EXERCISE GOAL >>
Print the data exactly. Pictures stay out.

START COLLECTED MATERIAL

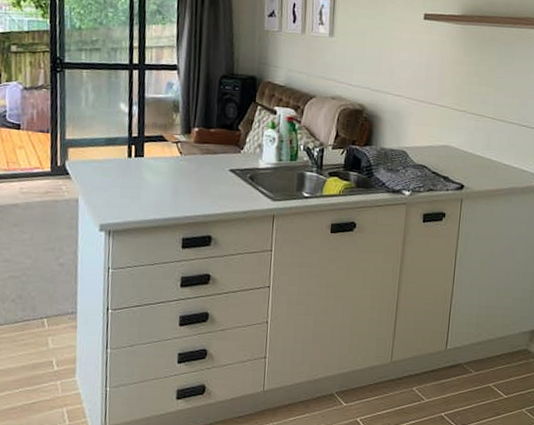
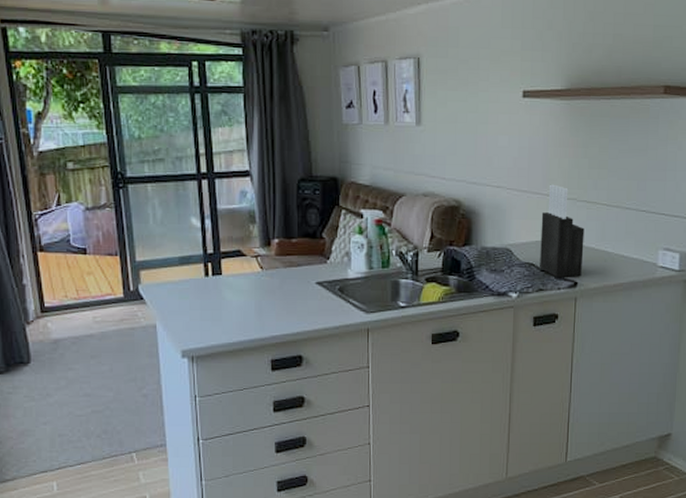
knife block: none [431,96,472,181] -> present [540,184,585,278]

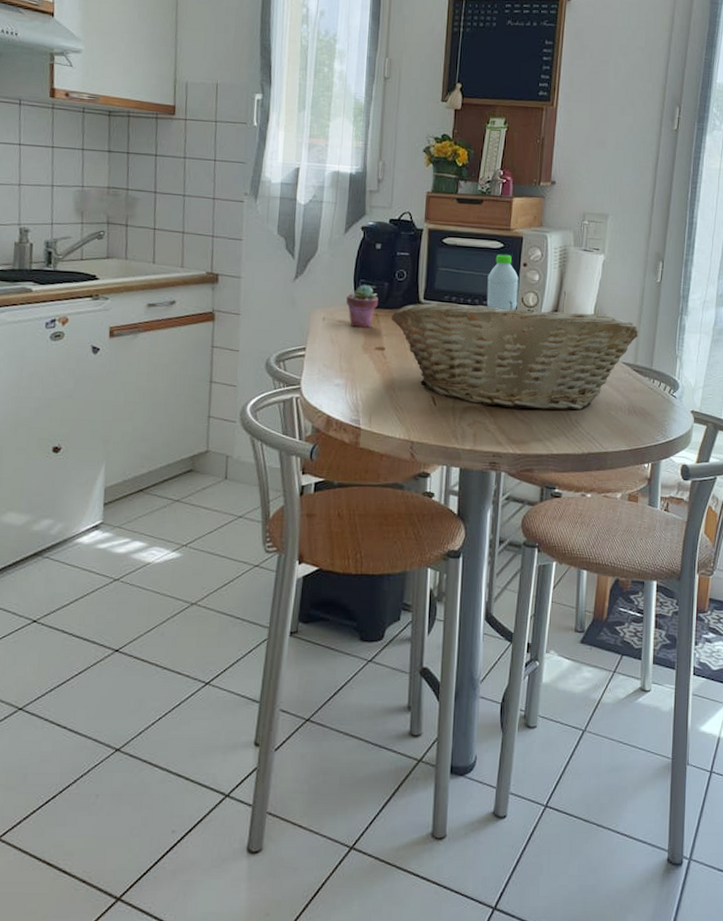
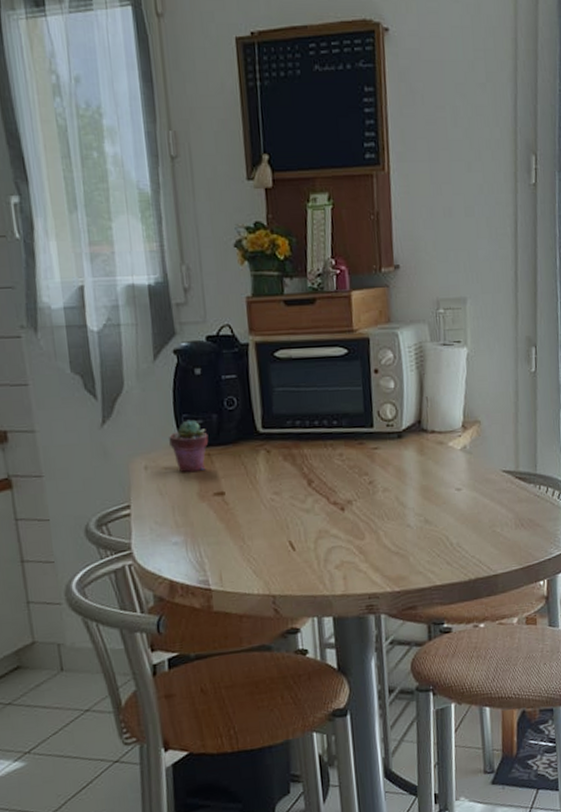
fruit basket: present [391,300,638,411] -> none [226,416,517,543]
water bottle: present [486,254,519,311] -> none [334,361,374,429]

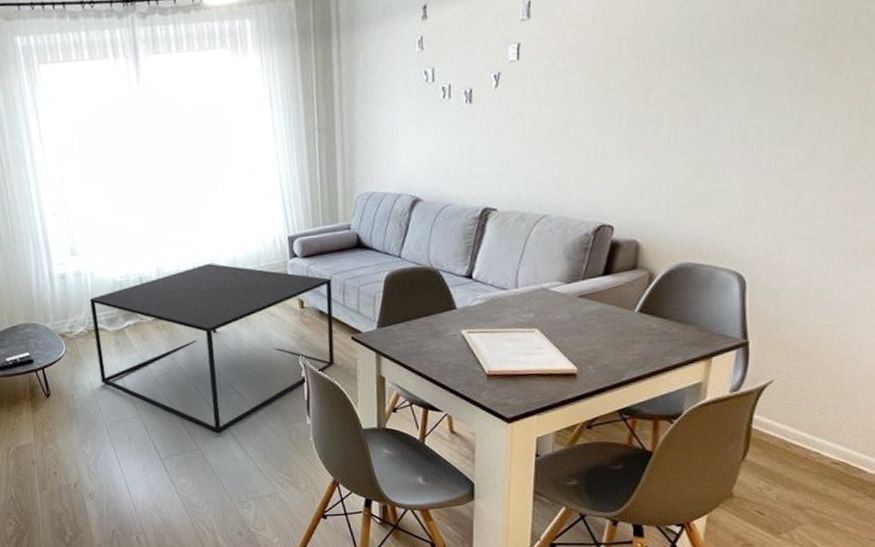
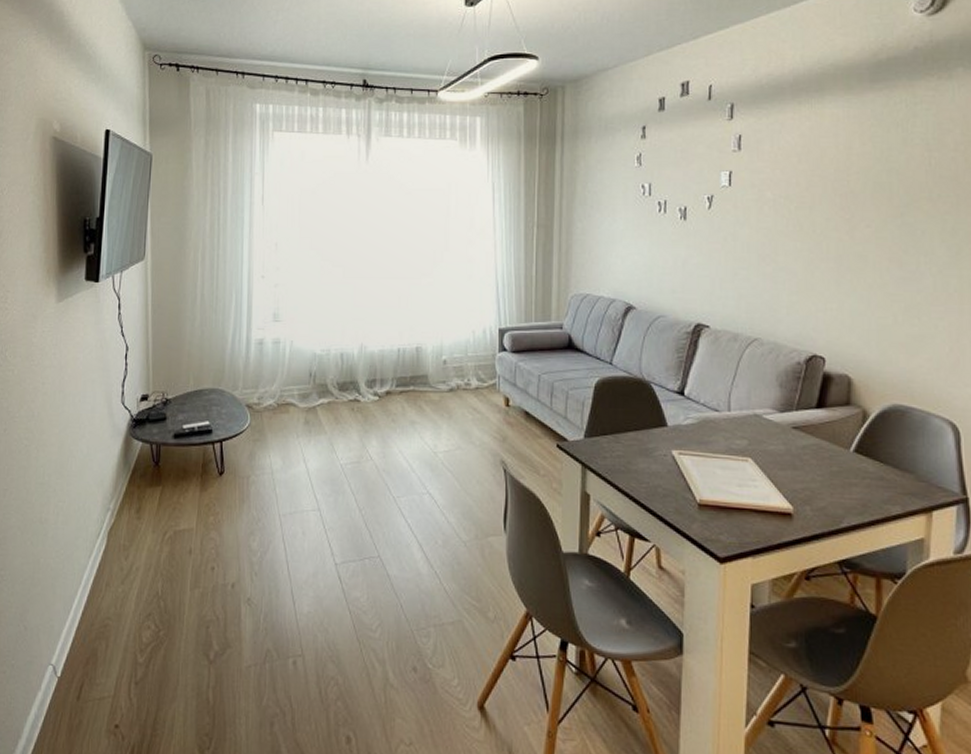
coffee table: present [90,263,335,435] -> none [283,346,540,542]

END COLLECTED MATERIAL

RESPONSE >>
knife block: none [431,96,472,181] -> present [540,184,585,278]

fruit basket: present [391,300,638,411] -> none [226,416,517,543]
water bottle: present [486,254,519,311] -> none [334,361,374,429]

coffee table: present [90,263,335,435] -> none [283,346,540,542]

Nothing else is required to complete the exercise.